Source document:
▶
= Eachmilidh Mac Artáin =

Irish noble, 16th century

Eachmilidh Mac Artáin, also called McCartin, and 'Acholie McCartan'), was head of the Mac Artáin lineage and Lord of Kinelarty in what is now County Down. He is first mentioned in an English account of 1575. Along with other Ulster lords he made a nominal submission to Queen Elizabeth I in 1576, through the person of Sir John Perrot.

==Participation in the Nine-Year War==
Mac Artáin initially appeared to be hesitant to engage in growing tension between the native Gaelic gentry and the English colonial lords. However, by 1595, he joined with the growing resistance in Ulster and submitted to Hugh O'Neill, Earl of Tyrone, to resist the military forces of the English crown. His lands in Dufferin area were confiscated by English forces under Capt. Nicholas Malby as consequence for his support for the Earl of Tyrone. As the war progressed Mac Artáin appears to have been on active campaign with the confederate forces, destroying lands in Munster that were in the possession of the Earl of Kildare. During this period he took the Constable of Down, the Constable of Ardglass, Rowland Bethal, and Patrick Bedlow as hostages. Among his associates on the campaign were Sorley Boy McDonnell and Owen McHugh McNeil Oge. Mac Artáin is recorded as having been present at the Battle of Kinsale in 1601, where the confederate forces and their Spanish allies were soundly defeated. His fate hereafter is unknown, although he is mentioned in a state inquisition in 1609.
◀
[Items listed in a dataset]
▶
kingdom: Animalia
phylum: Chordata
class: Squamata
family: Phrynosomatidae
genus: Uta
◀
▶
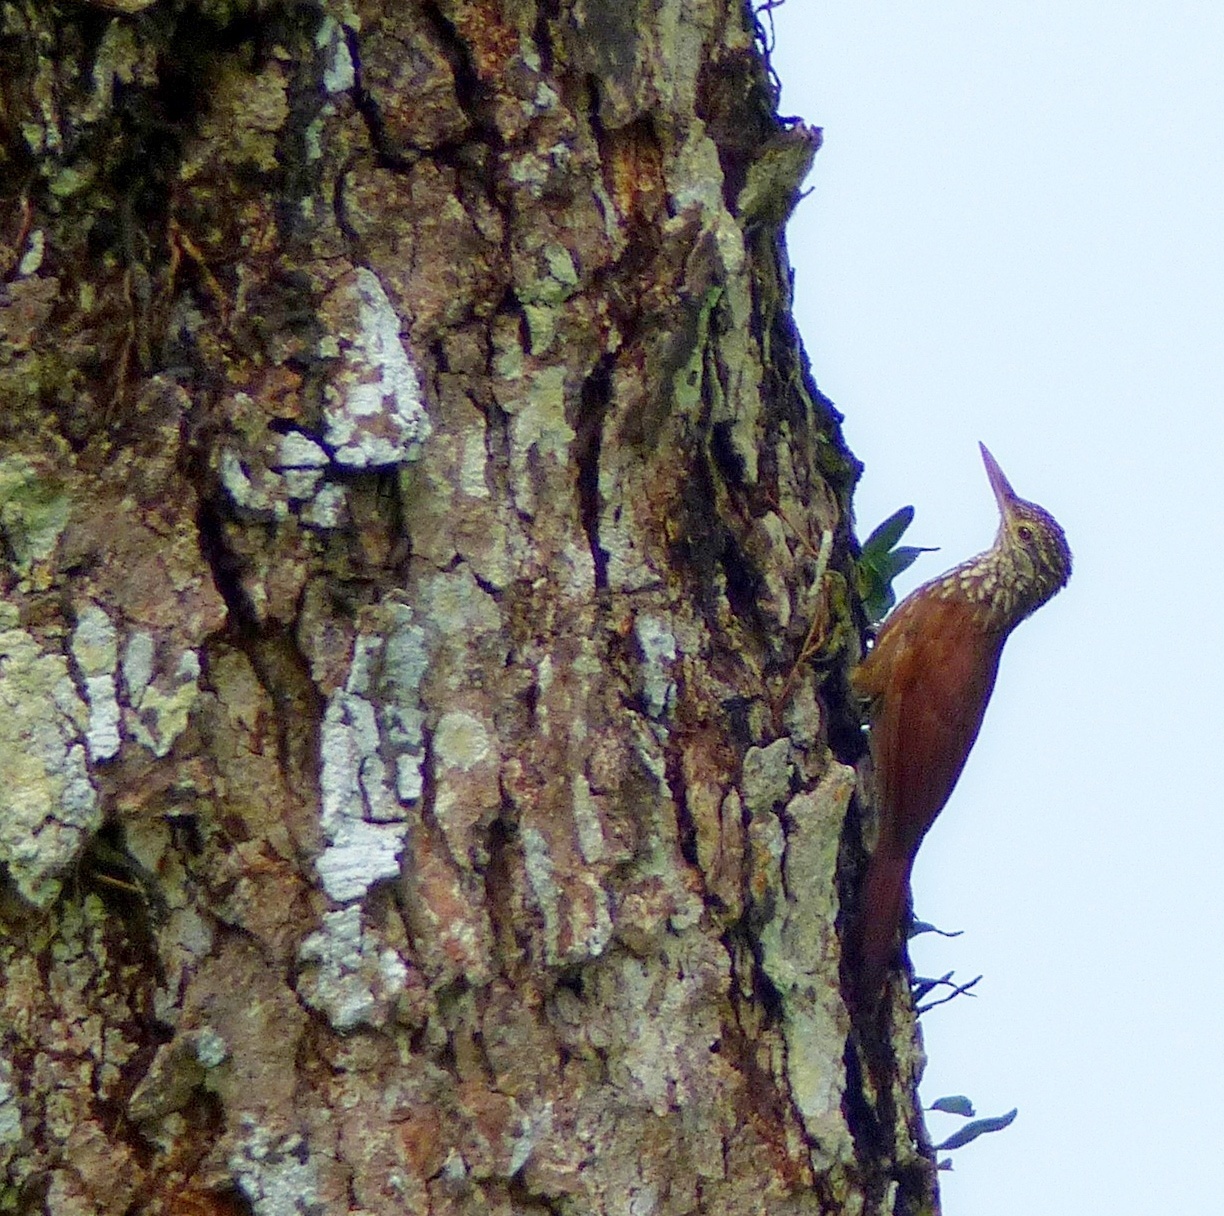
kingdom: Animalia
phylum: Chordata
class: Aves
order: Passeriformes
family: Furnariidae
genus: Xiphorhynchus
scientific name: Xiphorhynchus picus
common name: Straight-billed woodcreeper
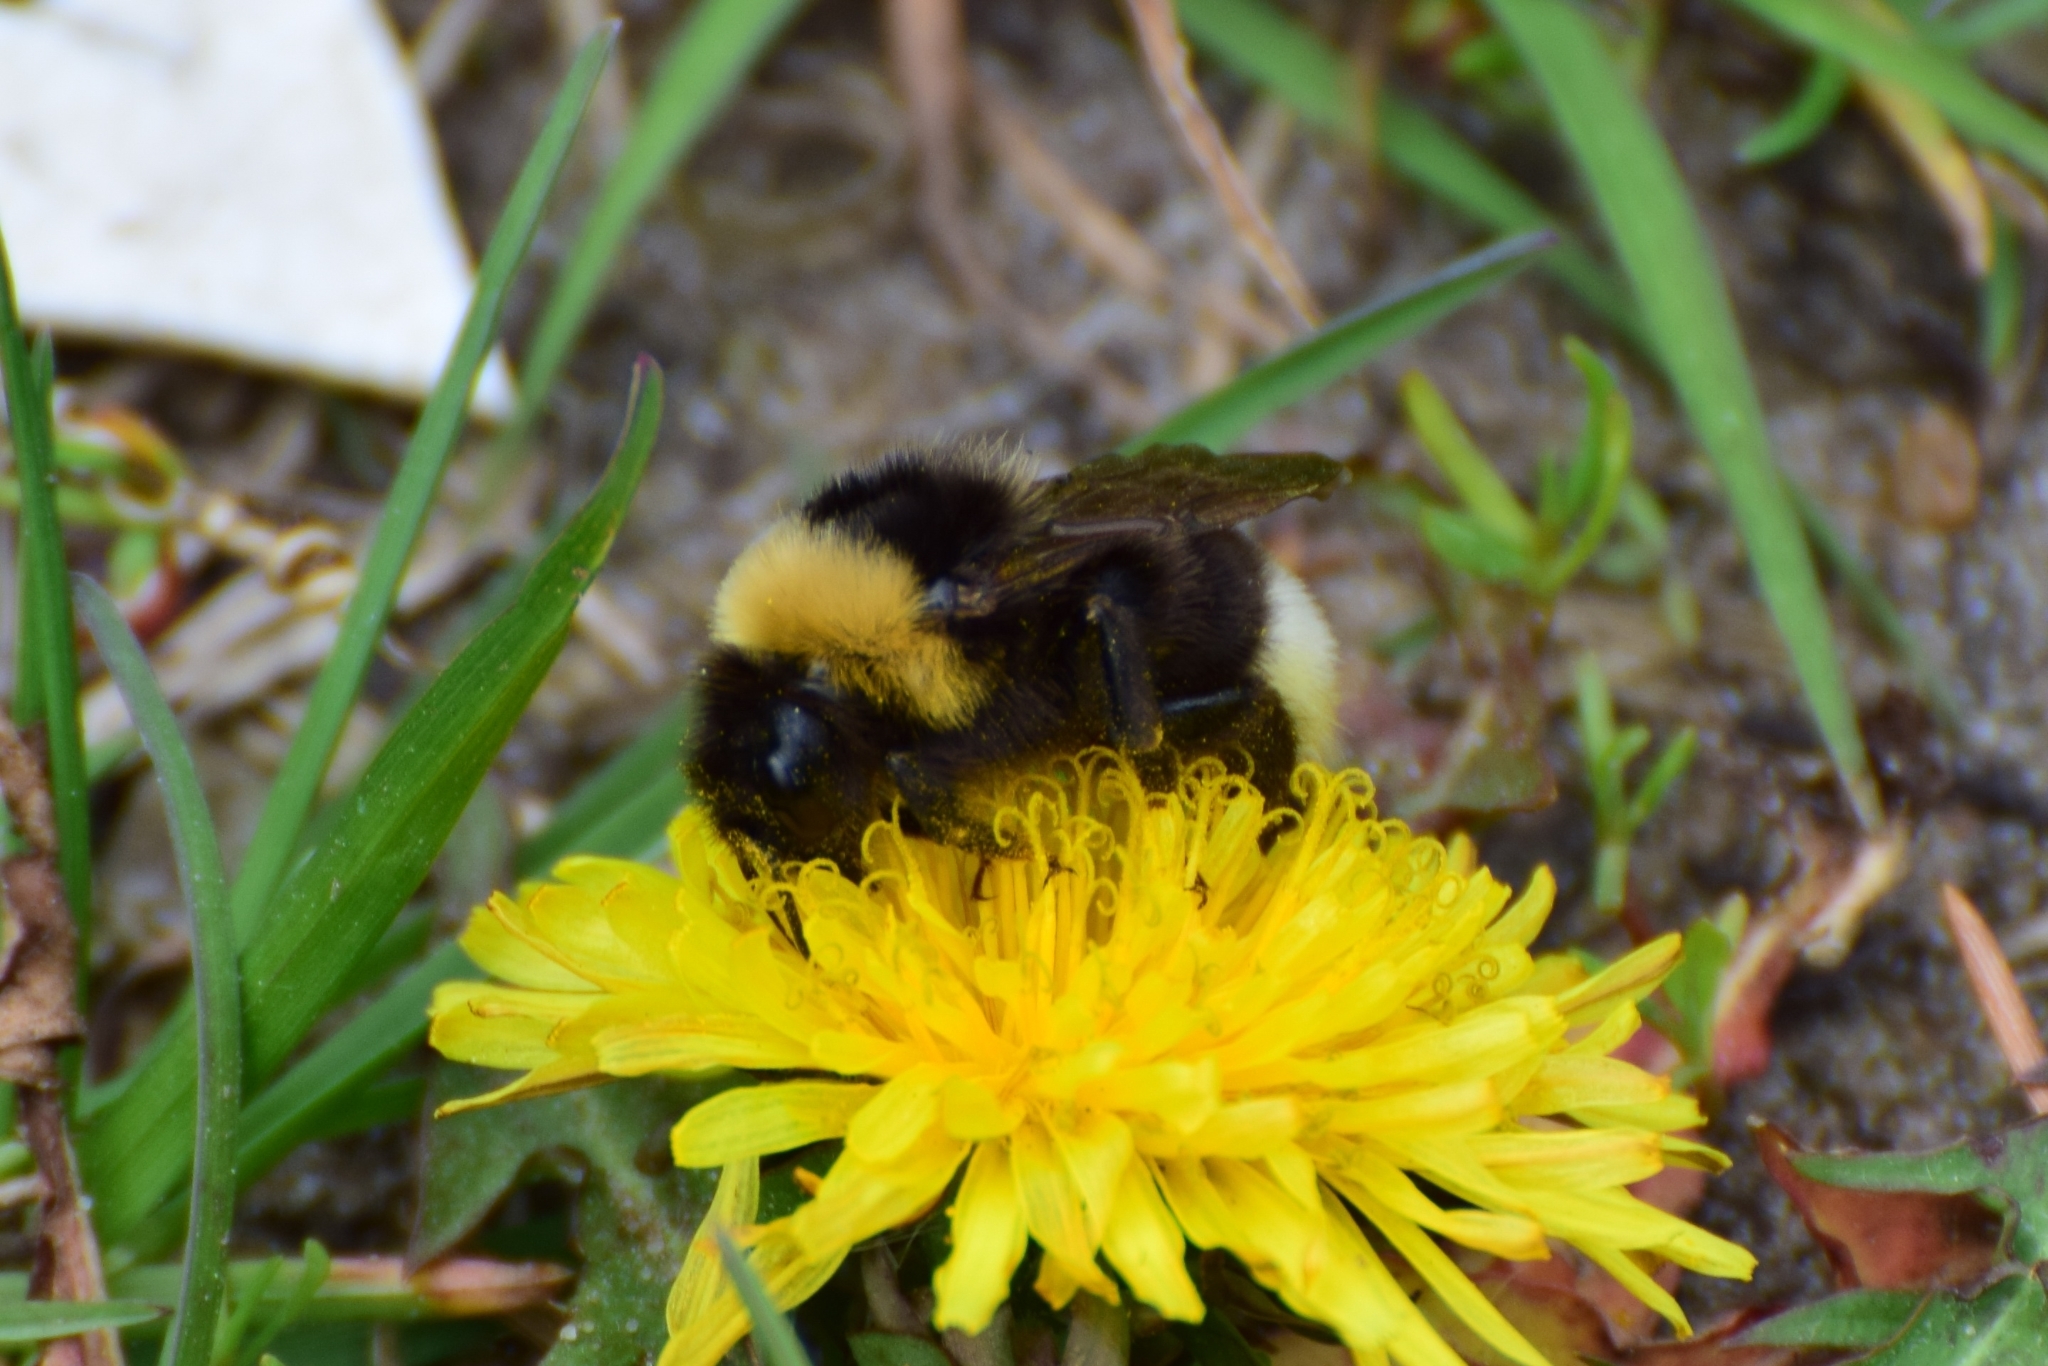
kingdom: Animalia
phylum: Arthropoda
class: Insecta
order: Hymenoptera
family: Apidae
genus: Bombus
◀
Required work:
a – According to the piece on Eachmilidh Mac Artáin, what battle was he present at in 1601?
b – Carry on the piece on Eachmilidh Mac Artáin from its last sentence.
The entries have nothing to do with the piece on Eachmilidh Mac Artáin.

Answers in order:
a – The Battle of Kinsale.

b –
==Descendants==
The wife of Eachmilidh is unknown to history as marriage records are rare from this period. However the name of five sons has come down to the present:
- Phellim macEachmilidh (Philomen), who later became chief of the name, and sold the lands in Co. Down to the Forde family.
- Antoin macEachmilidh (Anthony)
- Eoghan macEachmilidh (John), captured at the Battle of Kinsale
- Padraig macEachmilidh (Patrick)
- Donnchad Oge macEachmilidh (Donough the Younger)

Since the Mac Artáin lineage was defeated with the other confederate forces at the Battle of Kinsale by George Carew, Lord-President of Munster, they were forced to take refuge outside of the confines of County Down. Many of Eachmilidh's descendants appear to have become Wild Geese, serving in the Irish Brigades of the Spanish and French armies for the next century. His descendants include: Cynthia Roche, Theophilus Macartan, Anne de Gaulle, Frances Shand Kydd, Jo Berry, Maurice Roche, Charles DeGaulle, Diana Spencer, Lady Jane Fellowes, Edmond Roche, Cornelius Curtain, Cynthia Cary Van Pelt Russell, William Mountbatten, Green McCurtain, Florimond-Benjamin MacCurtain, Frank Forde, Jean de Gaulle, Oliver Platt, Karen McCurtain-Blair, Charles Spencer, Colm Feore, William Curtain, William Brownlow Forde, Thomas Robins, Evan Thomas, Edmond Roche, James Roche, Lady Sarah McCorquodale, Philippe de Gaulle, Michael McCartan, Henry Mountbatten, Charles de Gaulle II, Ryan McCartan, Shay McCartan, Edward McCartan, Arthur Guinness, and Mathew Forde.